Education in the AI era: when a degree is worth it and when it is not

Executive overview

Entry-level job postings in the US are down 35% since 2023. AI already handles 50–60% of typical junior tasks. The credential that once guaranteed a career path no longer guarantees employment.

The degree is not dead, but its monopoly is. Founders, CEOs, and AI researchers agree: the skills that survive are mastery of hard things, systems thinking, and the ability to teach yourself.

The real value of education is not memorising content — it is building the discipline to go deep, struggle, and come out stronger.
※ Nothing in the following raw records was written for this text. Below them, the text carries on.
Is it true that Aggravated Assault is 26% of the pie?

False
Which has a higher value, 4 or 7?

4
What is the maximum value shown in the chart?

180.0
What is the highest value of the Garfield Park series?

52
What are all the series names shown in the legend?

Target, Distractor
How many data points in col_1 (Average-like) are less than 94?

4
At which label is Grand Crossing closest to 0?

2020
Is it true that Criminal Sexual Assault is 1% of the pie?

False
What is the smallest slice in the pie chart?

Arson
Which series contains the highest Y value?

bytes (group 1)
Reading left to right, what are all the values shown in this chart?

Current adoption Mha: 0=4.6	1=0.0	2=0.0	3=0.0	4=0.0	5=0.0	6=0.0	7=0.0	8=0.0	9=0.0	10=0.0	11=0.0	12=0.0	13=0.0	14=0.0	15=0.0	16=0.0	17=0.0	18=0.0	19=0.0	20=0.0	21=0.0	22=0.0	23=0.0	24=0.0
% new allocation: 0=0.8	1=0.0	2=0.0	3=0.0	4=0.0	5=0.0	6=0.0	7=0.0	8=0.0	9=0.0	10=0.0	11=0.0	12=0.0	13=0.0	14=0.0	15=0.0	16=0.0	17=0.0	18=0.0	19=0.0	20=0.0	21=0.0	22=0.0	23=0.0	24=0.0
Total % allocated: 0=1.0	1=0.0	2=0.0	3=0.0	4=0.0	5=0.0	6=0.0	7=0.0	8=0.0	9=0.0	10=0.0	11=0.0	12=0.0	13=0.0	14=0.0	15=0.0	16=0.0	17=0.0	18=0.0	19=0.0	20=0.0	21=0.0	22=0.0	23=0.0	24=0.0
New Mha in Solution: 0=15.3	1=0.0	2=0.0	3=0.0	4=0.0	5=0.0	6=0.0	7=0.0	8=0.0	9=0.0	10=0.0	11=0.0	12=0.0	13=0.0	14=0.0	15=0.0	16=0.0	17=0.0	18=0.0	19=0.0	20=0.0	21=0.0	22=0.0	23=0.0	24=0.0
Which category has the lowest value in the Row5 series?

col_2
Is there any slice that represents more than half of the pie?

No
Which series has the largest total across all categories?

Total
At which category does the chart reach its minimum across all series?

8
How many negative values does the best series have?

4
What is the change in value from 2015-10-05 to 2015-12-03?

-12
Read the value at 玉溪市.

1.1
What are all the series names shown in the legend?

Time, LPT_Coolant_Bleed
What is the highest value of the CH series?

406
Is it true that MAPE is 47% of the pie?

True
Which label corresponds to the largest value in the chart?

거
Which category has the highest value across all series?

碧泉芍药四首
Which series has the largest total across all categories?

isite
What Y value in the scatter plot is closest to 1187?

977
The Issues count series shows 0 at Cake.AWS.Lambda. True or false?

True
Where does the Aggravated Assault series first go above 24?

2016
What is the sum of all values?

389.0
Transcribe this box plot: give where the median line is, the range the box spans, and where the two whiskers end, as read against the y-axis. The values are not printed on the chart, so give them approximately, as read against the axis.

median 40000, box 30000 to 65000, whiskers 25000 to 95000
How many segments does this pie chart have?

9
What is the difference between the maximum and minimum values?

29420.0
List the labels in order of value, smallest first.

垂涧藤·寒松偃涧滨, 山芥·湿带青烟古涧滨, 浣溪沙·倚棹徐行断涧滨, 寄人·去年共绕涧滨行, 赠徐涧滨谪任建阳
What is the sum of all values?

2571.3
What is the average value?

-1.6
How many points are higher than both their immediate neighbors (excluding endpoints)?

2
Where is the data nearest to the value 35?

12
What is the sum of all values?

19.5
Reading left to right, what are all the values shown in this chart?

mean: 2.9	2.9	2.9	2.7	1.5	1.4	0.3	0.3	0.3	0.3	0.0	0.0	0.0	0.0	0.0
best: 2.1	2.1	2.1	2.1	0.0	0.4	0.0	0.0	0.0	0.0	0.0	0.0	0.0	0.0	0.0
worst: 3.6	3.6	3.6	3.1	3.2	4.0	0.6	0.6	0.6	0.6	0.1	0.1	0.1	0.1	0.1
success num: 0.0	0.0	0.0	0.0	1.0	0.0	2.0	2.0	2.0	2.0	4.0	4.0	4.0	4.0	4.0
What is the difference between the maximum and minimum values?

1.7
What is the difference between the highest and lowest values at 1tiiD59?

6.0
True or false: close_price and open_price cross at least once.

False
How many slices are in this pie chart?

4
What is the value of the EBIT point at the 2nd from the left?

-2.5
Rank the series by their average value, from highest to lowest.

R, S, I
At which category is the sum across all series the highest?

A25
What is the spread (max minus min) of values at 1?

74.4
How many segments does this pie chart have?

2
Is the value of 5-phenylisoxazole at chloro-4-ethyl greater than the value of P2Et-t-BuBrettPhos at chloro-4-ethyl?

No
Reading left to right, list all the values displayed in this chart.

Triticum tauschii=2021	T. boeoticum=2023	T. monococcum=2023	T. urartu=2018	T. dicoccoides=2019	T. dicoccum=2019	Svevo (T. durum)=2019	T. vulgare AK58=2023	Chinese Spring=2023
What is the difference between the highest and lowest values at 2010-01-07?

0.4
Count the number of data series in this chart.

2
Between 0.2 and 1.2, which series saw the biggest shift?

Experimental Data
What is breaking in the job market

  • Unemployment for recent graduates has reached 5.8%, one of the worst in years
  • Companies like Salesforce and Shopify are hitting growth targets with AI instead of junior hires
  • Entry-level tech hiring in Europe has collapsed by over 70%
  • Workers with real AI skills now earn a 56% wage premium, up more than double in one year
  • Universities still teach 5-year-old material while market demand shifts monthly

What founders and AI leaders say about going deep

  • Aravind Srinivas (Perplexity AI): at 18, pick one direction and commit for 1–2 years — mastery takes time, not months
  • Surrounding yourself with peers who push you matters as much as the subject itself
  • Deep competence gives you something AI cannot: confidence to take on harder problems
  • Samir Vasavada (skipped college, founded a billion-dollar company at 20): universities teach what to think, not how to think
  • His alternative: find someone impressive you want to become in 10 years, do the work to get close to them, let credibility compound

What AI changes about knowledge itself

  • Mustafa Suleyman (Microsoft AI): knowledge acquisition is becoming a conversation — AI tutors that never tire, explain the same idea 20 ways
  • Knowledge is no longer scarce; the ability to learn from friction is
  • Mike Krieger (Anthropic CPO, Instagram co-founder): "learn to code" was always about systems thinking, not Python syntax
  • The skills that do not expire: curiosity, systems thinking, and teaching yourself hard things
  • Suleyman's warning: if learning is always frictionless, children lose the ability to persist through difficulty

When a degree still makes sense

  • Legally required credentials: medicine, law, certain engineering roles
  • If you can afford it without life-crushing debt
  • If you treat it as an accelerator — research projects, mentors, real network, things you build

When a degree is a bad deal

  • Going because everyone else goes, with no clear plan
  • Graduating with six-figure debt and no monetisable path
  • Fields where bootcamps, apprenticeships, open-source work, or self-study get you there faster and cheaper

Five-step roadmap for ages 17–26

  1. Pick a 10-year direction. Not a plan — a draft. What problems do you enjoy? What does a good workday look like? Write it down.
  2. Reverse-engineer people already there. Look at what they actually do: projects, tools, responsibilities. Find the patterns.
  3. Choose the fastest path to those skills. Degree (slower, broader), bootcamp (faster, focused), self-study (flexible, needs discipline), apprenticeship (paid learning). Ask what gets you the skills and a portfolio fastest at a price you can handle.
  4. Build proof of work, not just a CV. Projects, code, designs, case studies, content — anything that proves you can ship.
  5. Use AI every single day, but keep friction. Let AI explain, quiz, and review. Struggle with hard things yourself. AI is the co-pilot, not the replacement.